**ACTION ITEM**
Every line of the material that holds "bounding" should be counted; give the number and nothing more.

**DATA FOR THE TASK**

.....

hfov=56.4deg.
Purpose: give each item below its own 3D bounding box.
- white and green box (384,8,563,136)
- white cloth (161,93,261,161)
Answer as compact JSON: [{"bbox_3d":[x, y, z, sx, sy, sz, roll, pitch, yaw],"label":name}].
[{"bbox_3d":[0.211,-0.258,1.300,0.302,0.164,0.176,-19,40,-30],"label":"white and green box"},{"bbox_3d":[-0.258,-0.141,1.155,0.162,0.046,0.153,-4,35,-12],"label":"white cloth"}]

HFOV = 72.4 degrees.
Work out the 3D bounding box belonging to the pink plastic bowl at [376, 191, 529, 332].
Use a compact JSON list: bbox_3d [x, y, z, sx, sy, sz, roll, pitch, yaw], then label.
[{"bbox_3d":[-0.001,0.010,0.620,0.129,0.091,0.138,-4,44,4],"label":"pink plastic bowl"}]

.....

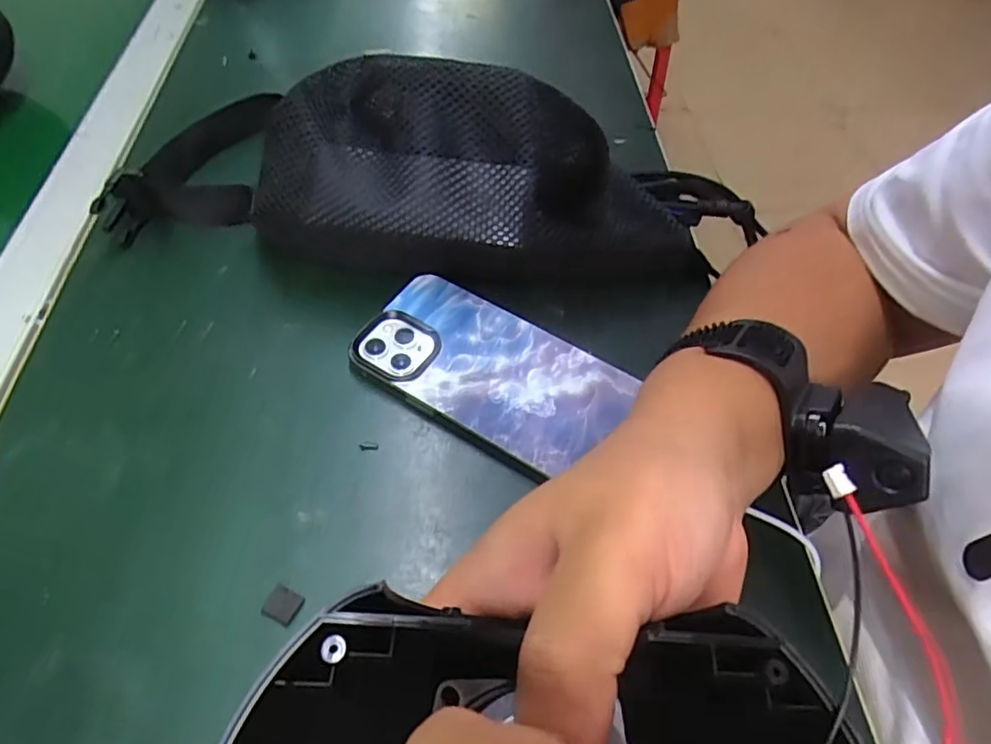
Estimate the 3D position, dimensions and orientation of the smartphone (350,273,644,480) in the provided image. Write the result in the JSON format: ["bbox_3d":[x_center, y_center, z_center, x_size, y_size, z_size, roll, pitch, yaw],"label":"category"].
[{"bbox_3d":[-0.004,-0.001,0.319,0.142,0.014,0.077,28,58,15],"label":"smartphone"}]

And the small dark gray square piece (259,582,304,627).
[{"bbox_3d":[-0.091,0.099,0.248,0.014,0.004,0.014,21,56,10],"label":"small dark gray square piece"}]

.....

**SOLUTION FOR THIS TASK**
2